Why was the citizenship question added in 1890? There was much debate at the time about whether new immigrants really meant to stay in this country. It was a reasonable question because there were many “birds of passage”: migrant workers who only intended to take advantage of the faster, safer travel on the large ships of the day to spend a season, or a few seasons, in America and return to the old country with savings. Ascertaining whether an immigrant had taken the trouble to gain citizenship was an important part of the answer. Crucially, there was no particular reason at the time to fear that the immigrants would be afraid to answer—because the number of immigrants coming into the United States was essentially unregulated before the early 1920s. Indeed, for much of the period, many states sent recruiters to Europe to stimulate immigration. Beginning in the early 1920s, drastic quotas restricted immigration and so the citizenship question in 1930, 1940, and 1950 was something of a leftover, a question that pertained mostly to an aging immigrant generation that had arrived by 1920.

So one big change between then and now is that the census would today ask the question in a context of highly restricted immigration and many undocumented arrivals. The other big change concerns the nature of the census itself. Starting in the mid-twentieth century, as sampling expertise and computing power were revolutionized, the Census Bureau began to reduce the number of questions asked of the entire population, and to exploit the use of samples addressed to a random selection of the population. By comparison to any other social science project, these census samples are gigantic—the most important include millions of sample members—and gigantic, too, have been the financial savings from not needing to ask a long list of questions of all American households.

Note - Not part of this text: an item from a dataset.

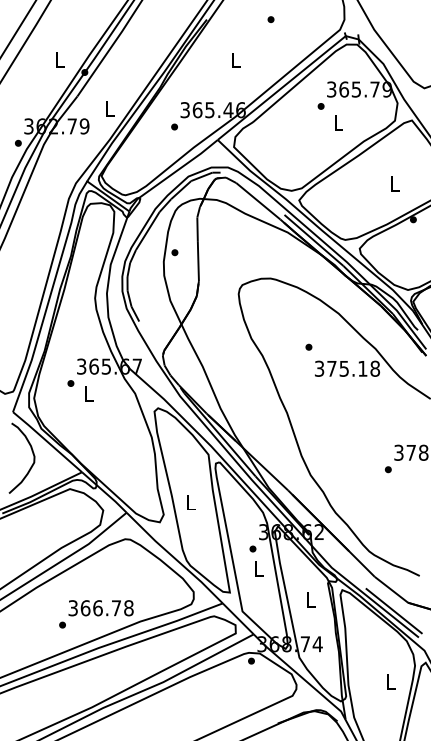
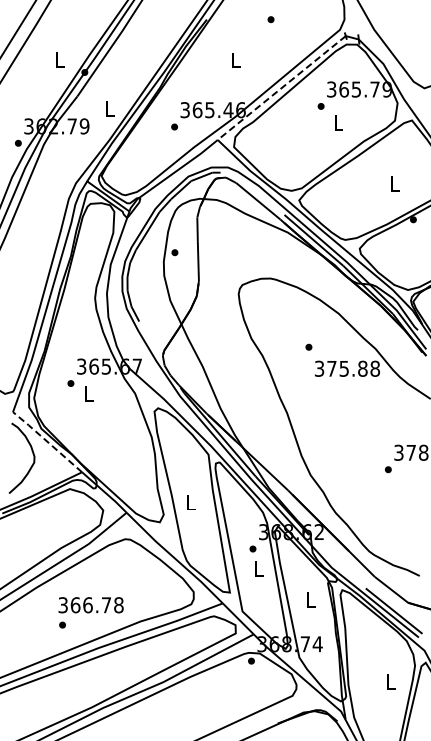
line at (281, 88): solid -> dashed
text at (362, 368): 375.18 -> 375.88
line at (47, 441): solid -> dashed
text at (100, 608) position: (100, 608) -> (90, 605)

Most people would probably be astonished to learn how little useful information, beyond the actual full count of people, is gained today from the census itself—the once-a-decade full enumeration of the population. The decennial census typically includes questions only on age, sex, race, ethnicity, and exact address. All the rich information about schooling, occupation, income, welfare, homeownership, rental costs, and much else comes only from the sample (which also includes all the questions found on the 100 percent enumeration, not least to serve as a check on sampling quality). Since 2000, the most important of these samples has been the American Community Survey (ACS), a yearly 1 percent sample of the population. The citizenship question is always part of the ACS. Are the sampling data detailed enough to allow us to study citizenship at the local level? That’s exactly why the ACS is so large—upwards of 3 million sample members every year or 30 million over the course of a decade.

Given the massive historical changes since 1890, reinstating the citizenship question on the full, once-a-decade census enumeration would be expensive and redundant because of the current heavy reliance on the ACS, and it would serve to threaten the integrity of the census counts because immigration now occurs in the context of sharp legal limits unknown in 1890.

Senior Scholar Joel Perlmann is director of the Institute’s Immigration, Ethnicity, and Social Structure program and the author of America Classifies the Immigrants: Ellis Island to the 2020 Census (Harvard University Press, 2018).